TASK ITEM — Rewrite the text of every item, putting "Fragrances" in place of each "Perfumes" and leaving everything else unchanged.

[Stored data entries]

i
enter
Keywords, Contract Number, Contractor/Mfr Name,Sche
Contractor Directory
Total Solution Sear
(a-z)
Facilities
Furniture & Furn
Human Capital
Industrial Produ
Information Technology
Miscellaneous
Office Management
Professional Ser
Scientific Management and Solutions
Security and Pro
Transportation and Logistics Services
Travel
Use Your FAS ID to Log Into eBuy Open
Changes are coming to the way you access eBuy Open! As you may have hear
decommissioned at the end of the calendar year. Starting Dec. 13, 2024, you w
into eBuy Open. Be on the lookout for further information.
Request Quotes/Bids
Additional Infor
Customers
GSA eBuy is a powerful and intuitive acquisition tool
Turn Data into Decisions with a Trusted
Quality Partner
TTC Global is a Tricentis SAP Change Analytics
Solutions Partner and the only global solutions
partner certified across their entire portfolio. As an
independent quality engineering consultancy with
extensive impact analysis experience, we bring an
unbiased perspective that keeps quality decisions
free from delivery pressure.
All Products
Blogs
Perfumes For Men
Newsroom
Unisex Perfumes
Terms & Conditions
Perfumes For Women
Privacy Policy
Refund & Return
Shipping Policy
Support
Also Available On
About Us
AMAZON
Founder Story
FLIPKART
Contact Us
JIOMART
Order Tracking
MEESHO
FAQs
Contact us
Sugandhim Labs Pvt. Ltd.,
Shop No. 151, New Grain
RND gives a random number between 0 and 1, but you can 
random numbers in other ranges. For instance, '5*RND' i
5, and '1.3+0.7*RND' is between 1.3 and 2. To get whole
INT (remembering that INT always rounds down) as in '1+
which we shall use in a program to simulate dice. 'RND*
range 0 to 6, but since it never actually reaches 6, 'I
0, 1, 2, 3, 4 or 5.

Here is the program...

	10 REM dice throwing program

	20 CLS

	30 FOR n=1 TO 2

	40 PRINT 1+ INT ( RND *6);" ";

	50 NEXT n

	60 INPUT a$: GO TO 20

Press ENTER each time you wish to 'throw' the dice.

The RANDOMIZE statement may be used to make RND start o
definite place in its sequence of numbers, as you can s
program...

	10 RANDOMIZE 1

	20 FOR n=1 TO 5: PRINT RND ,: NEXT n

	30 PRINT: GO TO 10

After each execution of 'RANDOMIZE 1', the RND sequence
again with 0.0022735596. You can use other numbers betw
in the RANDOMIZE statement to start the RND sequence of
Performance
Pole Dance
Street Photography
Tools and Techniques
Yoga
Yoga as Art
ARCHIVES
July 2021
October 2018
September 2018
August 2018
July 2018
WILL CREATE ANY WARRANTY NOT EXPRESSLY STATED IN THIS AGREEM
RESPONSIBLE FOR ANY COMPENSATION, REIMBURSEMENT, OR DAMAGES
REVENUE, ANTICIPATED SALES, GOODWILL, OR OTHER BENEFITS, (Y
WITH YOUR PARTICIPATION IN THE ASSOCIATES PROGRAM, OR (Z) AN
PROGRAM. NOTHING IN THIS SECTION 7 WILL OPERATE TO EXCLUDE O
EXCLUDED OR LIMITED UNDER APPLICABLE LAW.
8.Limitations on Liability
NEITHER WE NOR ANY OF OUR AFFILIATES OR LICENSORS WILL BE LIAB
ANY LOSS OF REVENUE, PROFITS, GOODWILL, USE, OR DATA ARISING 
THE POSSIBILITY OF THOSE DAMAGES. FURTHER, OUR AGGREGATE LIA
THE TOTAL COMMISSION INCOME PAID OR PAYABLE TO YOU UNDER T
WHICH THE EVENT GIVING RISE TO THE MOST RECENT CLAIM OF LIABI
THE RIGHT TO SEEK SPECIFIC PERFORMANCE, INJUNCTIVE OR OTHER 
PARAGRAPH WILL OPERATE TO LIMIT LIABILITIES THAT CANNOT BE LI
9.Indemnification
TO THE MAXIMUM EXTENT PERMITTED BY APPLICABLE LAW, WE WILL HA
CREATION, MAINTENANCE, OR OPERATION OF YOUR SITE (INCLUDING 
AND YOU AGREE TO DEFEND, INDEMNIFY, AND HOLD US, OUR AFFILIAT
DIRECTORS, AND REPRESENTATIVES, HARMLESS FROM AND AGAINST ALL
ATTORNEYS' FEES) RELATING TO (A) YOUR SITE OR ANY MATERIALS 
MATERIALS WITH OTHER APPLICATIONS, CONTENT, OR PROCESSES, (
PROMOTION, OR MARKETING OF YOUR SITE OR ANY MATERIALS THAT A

SOLUTION TO THE PROBLEM —
i
enter
Keywords, Contract Number, Contractor/Mfr Name,Sche
Contractor Directory
Total Solution Sear
(a-z)
Facilities
Furniture & Furn
Human Capital
Industrial Produ
Information Technology
Miscellaneous
Office Management
Professional Ser
Scientific Management and Solutions
Security and Pro
Transportation and Logistics Services
Travel
Use Your FAS ID to Log Into eBuy Open
Changes are coming to the way you access eBuy Open! As you may have hear
decommissioned at the end of the calendar year. Starting Dec. 13, 2024, you w
into eBuy Open. Be on the lookout for further information.
Request Quotes/Bids
Additional Infor
Customers
GSA eBuy is a powerful and intuitive acquisition tool
Turn Data into Decisions with a Trusted
Quality Partner
TTC Global is a Tricentis SAP Change Analytics
Solutions Partner and the only global solutions
partner certified across their entire portfolio. As an
independent quality engineering consultancy with
extensive impact analysis experience, we bring an
unbiased perspective that keeps quality decisions
free from delivery pressure.
All Products
Blogs
Fragrances For Men
Newsroom
Unisex Fragrances
Terms & Conditions
Fragrances For Women
Privacy Policy
Refund & Return
Shipping Policy
Support
Also Available On
About Us
AMAZON
Founder Story
FLIPKART
Contact Us
JIOMART
Order Tracking
MEESHO
FAQs
Contact us
Sugandhim Labs Pvt. Ltd.,
Shop No. 151, New Grain
RND gives a random number between 0 and 1, but you can 
random numbers in other ranges. For instance, '5*RND' i
5, and '1.3+0.7*RND' is between 1.3 and 2. To get whole
INT (remembering that INT always rounds down) as in '1+
which we shall use in a program to simulate dice. 'RND*
range 0 to 6, but since it never actually reaches 6, 'I
0, 1, 2, 3, 4 or 5.

Here is the program...

	10 REM dice throwing program

	20 CLS

	30 FOR n=1 TO 2

	40 PRINT 1+ INT ( RND *6);" ";

	50 NEXT n

	60 INPUT a$: GO TO 20

Press ENTER each time you wish to 'throw' the dice.

The RANDOMIZE statement may be used to make RND start o
definite place in its sequence of numbers, as you can s
program...

	10 RANDOMIZE 1

	20 FOR n=1 TO 5: PRINT RND ,: NEXT n

	30 PRINT: GO TO 10

After each execution of 'RANDOMIZE 1', the RND sequence
again with 0.0022735596. You can use other numbers betw
in the RANDOMIZE statement to start the RND sequence of
Performance
Pole Dance
Street Photography
Tools and Techniques
Yoga
Yoga as Art
ARCHIVES
July 2021
October 2018
September 2018
August 2018
July 2018
WILL CREATE ANY WARRANTY NOT EXPRESSLY STATED IN THIS AGREEM
RESPONSIBLE FOR ANY COMPENSATION, REIMBURSEMENT, OR DAMAGES
REVENUE, ANTICIPATED SALES, GOODWILL, OR OTHER BENEFITS, (Y
WITH YOUR PARTICIPATION IN THE ASSOCIATES PROGRAM, OR (Z) AN
PROGRAM. NOTHING IN THIS SECTION 7 WILL OPERATE TO EXCLUDE O
EXCLUDED OR LIMITED UNDER APPLICABLE LAW.
8.Limitations on Liability
NEITHER WE NOR ANY OF OUR AFFILIATES OR LICENSORS WILL BE LIAB
ANY LOSS OF REVENUE, PROFITS, GOODWILL, USE, OR DATA ARISING 
THE POSSIBILITY OF THOSE DAMAGES. FURTHER, OUR AGGREGATE LIA
THE TOTAL COMMISSION INCOME PAID OR PAYABLE TO YOU UNDER T
WHICH THE EVENT GIVING RISE TO THE MOST RECENT CLAIM OF LIABI
THE RIGHT TO SEEK SPECIFIC PERFORMANCE, INJUNCTIVE OR OTHER 
PARAGRAPH WILL OPERATE TO LIMIT LIABILITIES THAT CANNOT BE LI
9.Indemnification
TO THE MAXIMUM EXTENT PERMITTED BY APPLICABLE LAW, WE WILL HA
CREATION, MAINTENANCE, OR OPERATION OF YOUR SITE (INCLUDING 
AND YOU AGREE TO DEFEND, INDEMNIFY, AND HOLD US, OUR AFFILIAT
DIRECTORS, AND REPRESENTATIVES, HARMLESS FROM AND AGAINST ALL
ATTORNEYS' FEES) RELATING TO (A) YOUR SITE OR ANY MATERIALS 
MATERIALS WITH OTHER APPLICATIONS, CONTENT, OR PROCESSES, (
PROMOTION, OR MARKETING OF YOUR SITE OR ANY MATERIALS THAT A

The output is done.